[[ Material provided, beginning ]]

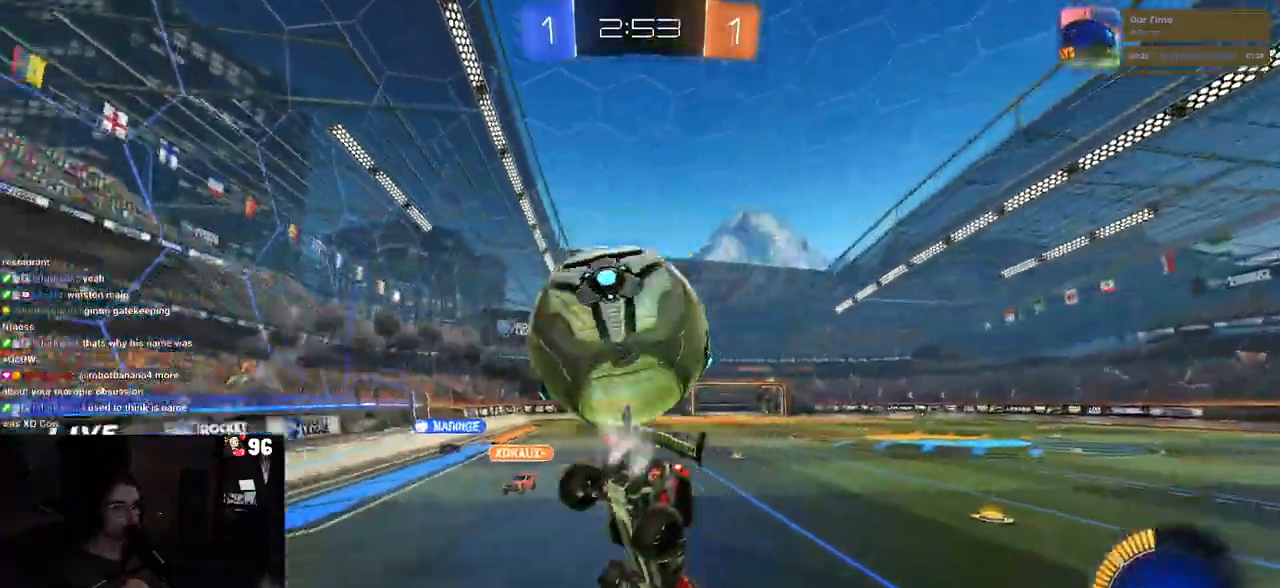
{"buttons": ["CROSS", "L2", "R1", "R2"], "left_stick": "down-left", "right_stick": "center", "events": [[33, "SQUARE", "down"], [133, "SQUARE", "up"], [133, "left_stick", "down-left"], [367, "L2", "down"], [400, "CROSS", "down"]]}
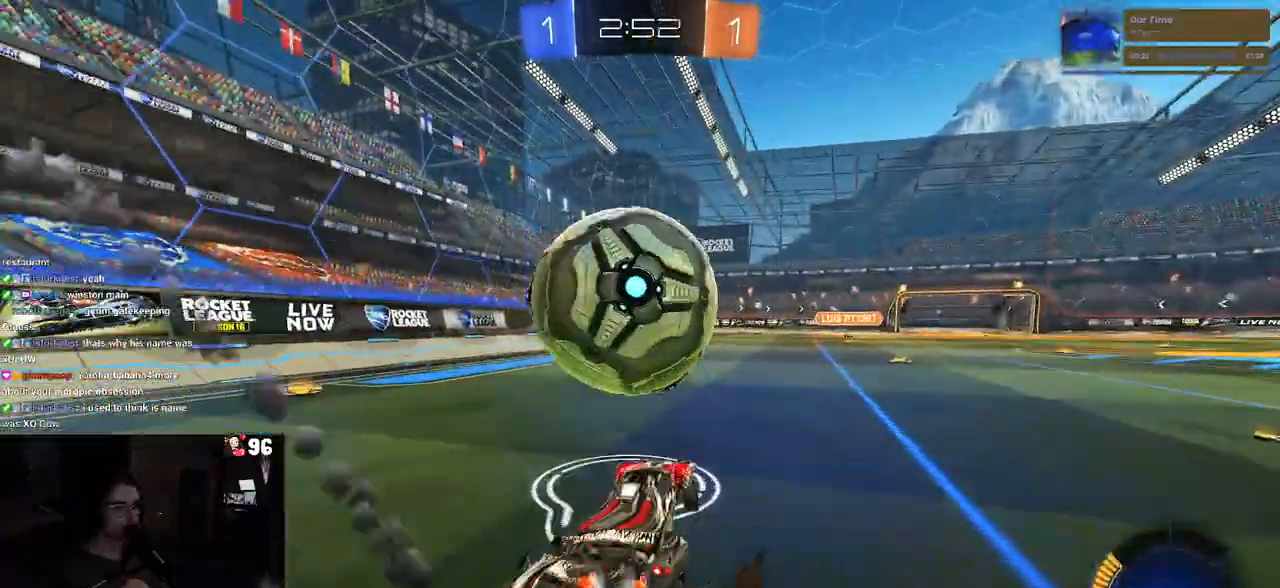
{"buttons": ["L1", "R1"], "left_stick": "up-left", "right_stick": "center", "events": [[50, "L2", "up"], [67, "CROSS", "up"], [83, "left_stick", "center"], [133, "CROSS", "down"], [167, "left_stick", "down"], [233, "R1", "up"], [233, "left_stick", "down-right"], [267, "CROSS", "up"], [333, "L1", "down"], [350, "R2", "up"], [417, "R1", "down"], [417, "left_stick", "center"], [467, "left_stick", "up-left"]]}
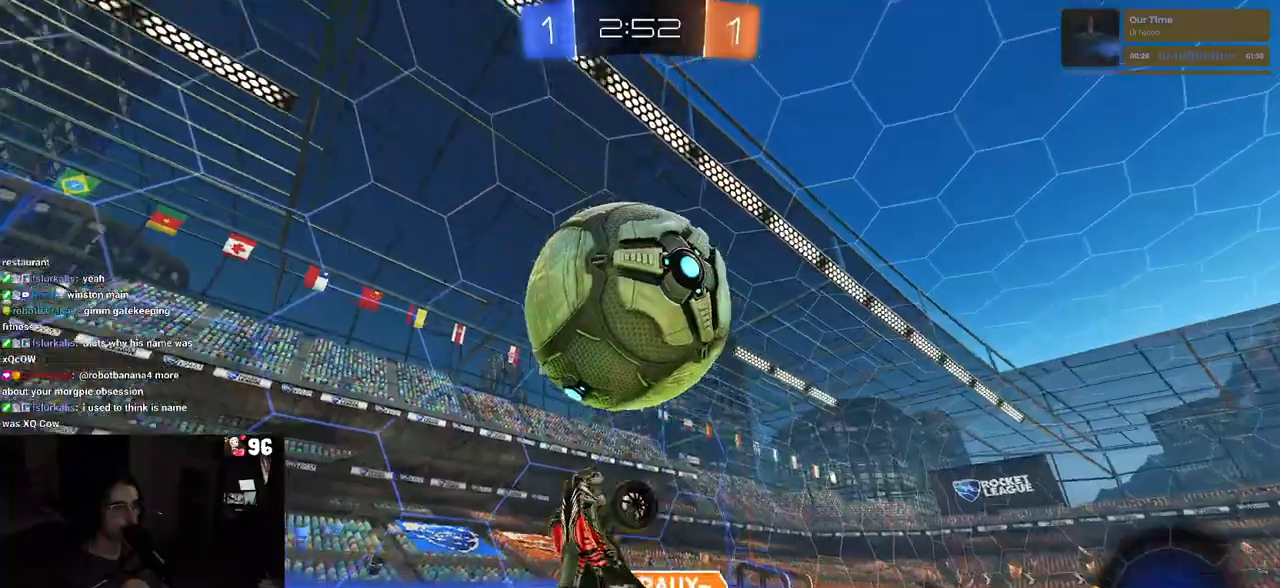
{"buttons": [], "left_stick": "down-right", "right_stick": "center", "events": [[33, "left_stick", "up"], [200, "left_stick", "left"], [250, "left_stick", "down-left"], [267, "R1", "up"], [350, "L1", "up"], [450, "left_stick", "down-right"]]}
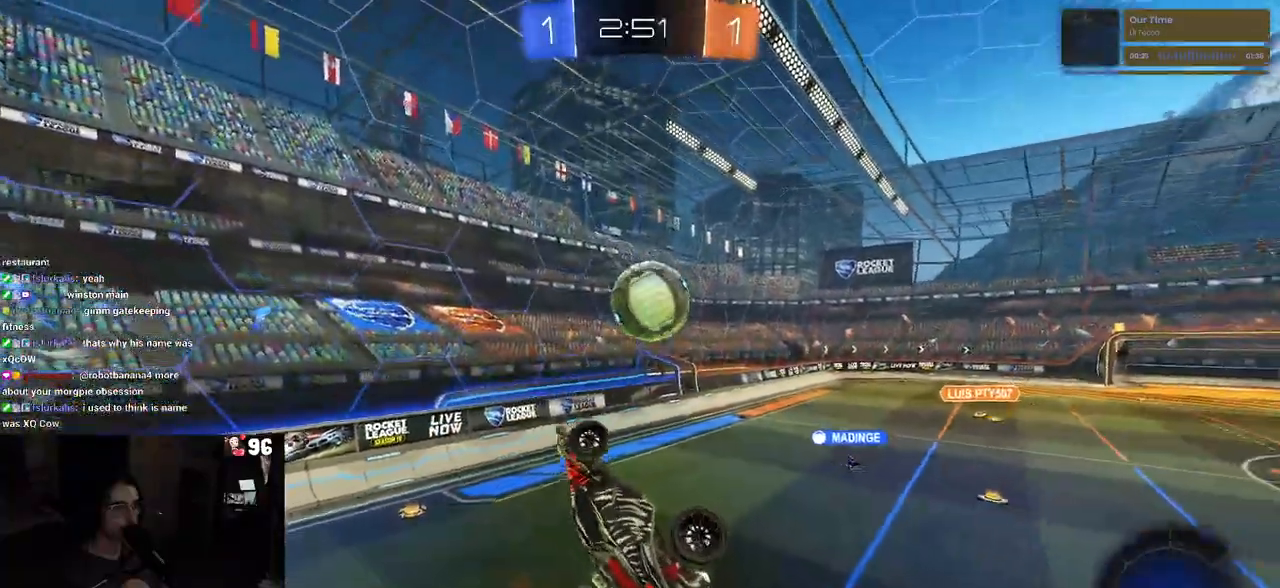
{"buttons": [], "left_stick": "center", "right_stick": "center", "events": [[67, "left_stick", "right"], [250, "left_stick", "center"], [300, "left_stick", "left"], [383, "left_stick", "center"]]}
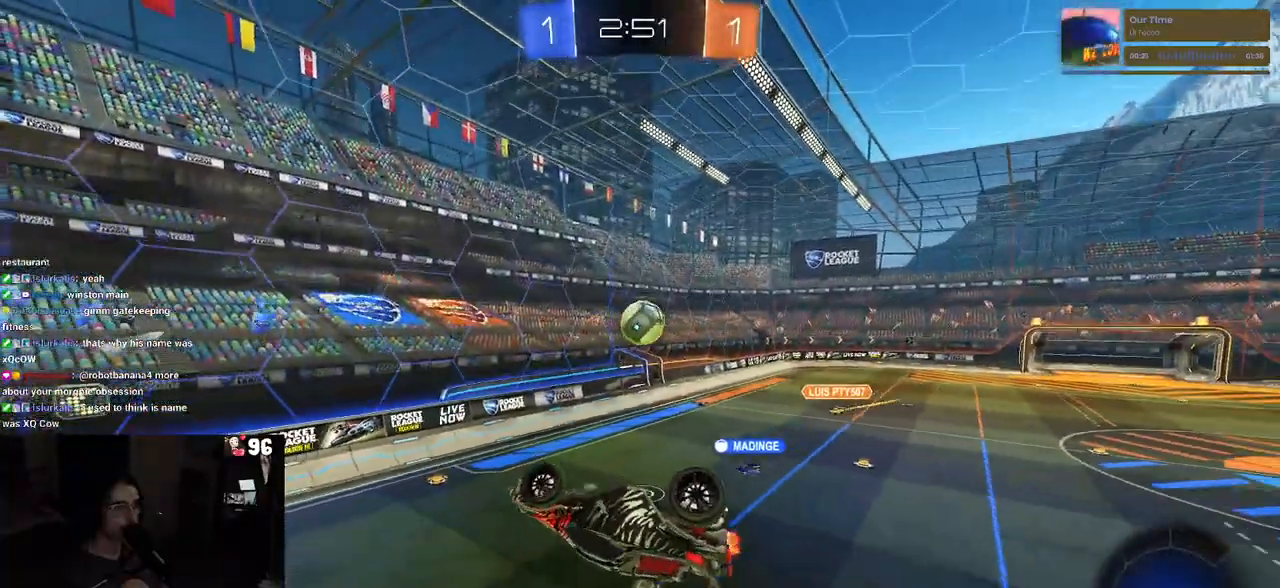
{"buttons": ["SQUARE", "R2"], "left_stick": "left", "right_stick": "center", "events": [[83, "left_stick", "down"], [200, "R2", "down"], [250, "left_stick", "left"], [350, "left_stick", "center"], [467, "SQUARE", "down"], [467, "left_stick", "left"]]}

[[ Material provided, end ]]

-- Exercise directions --
The records must be copied with no word altered, and without their pictures.

-- Written solution --
{"buttons": ["CROSS", "L2", "R1", "R2"], "left_stick": "down-left", "right_stick": "center", "events": [[33, "SQUARE", "down"], [133, "SQUARE", "up"], [133, "left_stick", "down-left"], [367, "L2", "down"], [400, "CROSS", "down"]]}
{"buttons": ["L1", "R1"], "left_stick": "up-left", "right_stick": "center", "events": [[50, "L2", "up"], [67, "CROSS", "up"], [83, "left_stick", "center"], [133, "CROSS", "down"], [167, "left_stick", "down"], [233, "R1", "up"], [233, "left_stick", "down-right"], [267, "CROSS", "up"], [333, "L1", "down"], [350, "R2", "up"], [417, "R1", "down"], [417, "left_stick", "center"], [467, "left_stick", "up-left"]]}
{"buttons": [], "left_stick": "down-right", "right_stick": "center", "events": [[33, "left_stick", "up"], [200, "left_stick", "left"], [250, "left_stick", "down-left"], [267, "R1", "up"], [350, "L1", "up"], [450, "left_stick", "down-right"]]}
{"buttons": [], "left_stick": "center", "right_stick": "center", "events": [[67, "left_stick", "right"], [250, "left_stick", "center"], [300, "left_stick", "left"], [383, "left_stick", "center"]]}
{"buttons": ["SQUARE", "R2"], "left_stick": "left", "right_stick": "center", "events": [[83, "left_stick", "down"], [200, "R2", "down"], [250, "left_stick", "left"], [350, "left_stick", "center"], [467, "SQUARE", "down"], [467, "left_stick", "left"]]}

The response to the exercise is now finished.